O caso de Mourão – “detonado” diversas vezes por Olavo, que
o chamou de “palpiteiro” e afirmou que o vice é “uma vergonha para as Forças
Armadas”, por causa de suas posições em defesa da opção das mulheres pelo
aborto, contra a relativização da posse de armas e por suas críticas contra a
política externa – é emblemático. Segundo o site O Antagonista, Mourão
identificou as digitais de Martins, que conversa com frequência com o escritor,
nos ataques desferidos contra ele.
Comando central. O diplomata Paulo
Roberto de Almeida, exonerado da presidência do Instituto de Pesquisa de
Relações Internacionais (Ipri) no início de março e outro alvo dos “petardos”

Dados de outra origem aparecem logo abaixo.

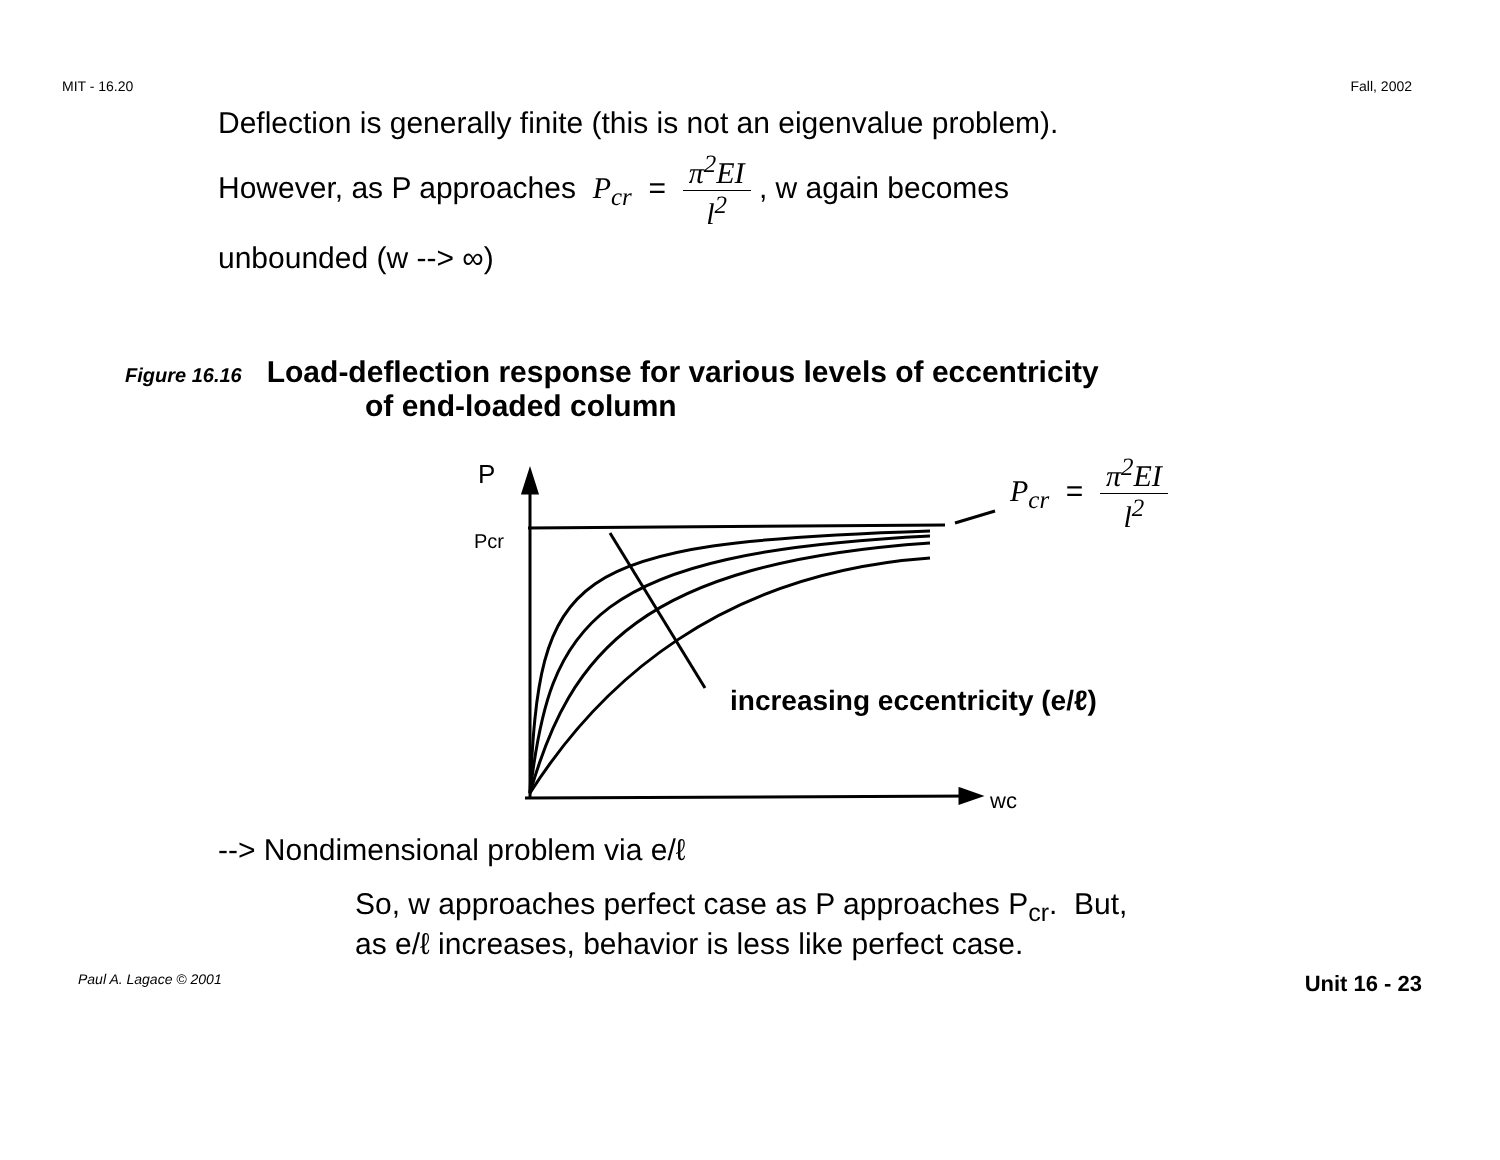MIT - 16.20 Fall, 2002
Deflection is generally finite (this is not an eigenvalue problem).
However, as P approaches P<sub>cr</sub> = π<sup>2</sup>EI l<sup>2</sup> , w again becomes
unbounded (w --> ∞)
Figure 16.16 Load-deflection response for various levels of eccentricity
of end-loaded column
P
Pcr
wc
P<sub>cr</sub> = π<sup>2</sup>EI l<sup>2</sup>
increasing eccentricity (e/ℓ)
--> Nondimensional problem via e/ℓ
So, w approaches perfect case as P approaches P<sub>cr</sub>. But,
as e/ℓ increases, behavior is less like perfect case.
Paul A. Lagace © 2001 Unit 16 - 23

de Olavo, também atribuiu a Martins o seu afastamento do cargo. “Ele é um
desses olavistas fanáticos, que tem a verdadeira fé”, disse
em recente entrevista ao Estado.
Muitas vezes, como no caso de Almeida, Mourão e Constança,
os ataques virtuais parecem seguir uma estratégia bem elaborada e as
orientações de um comando central, com o apoio de influenciadores como Allan
dos Santos, do Terça Livre, os youtubers Nando Moura e Bernardo Küster e o
empresário Leandro Ruschel, e de propagadores com milhares de seguidores nas
redes, como Bruna Luiza Becker, ex-namorada de Martins que se tornou assessora
de Vélez Rodríguez, a advogada Cláudia Wild e o perfil do Twitter Tonho Drinks.
De acordo com especialistas em redes sociais, os ataques
digitais têm o apoio de robôs, que funcionam como uma espécie de faísca para
incendiar a massa. No WhatsApp, por exemplo, onde os grupos podem ter no máximo
250 pessoas, costuma haver sempre dois ou três perfis falsos, destinados a
enviar de forma automática mensagens com ataques a fulano ou beltrano. Em
seguida, elas são compartilhadas pelos demais integrantes dos grupos em suas
próprias redes, provocando o “efeito manada”.
Mas, mesmo nesses casos, deve-se levar em conta que há uma
adesão espontânea que torna difícil caracterizar os grupos bolsonaristas e
olavistas como membros de uma rede 100% estruturada de comunicação virtual. Uma rede profissional de milícias virtuais, encarregada de destruir
a reputação de opositores e críticos pontuais, também exigiria um caminhão de
dinheiro, difícil de obter com o cerco ao caixa 2 eleitoral e à corrupção.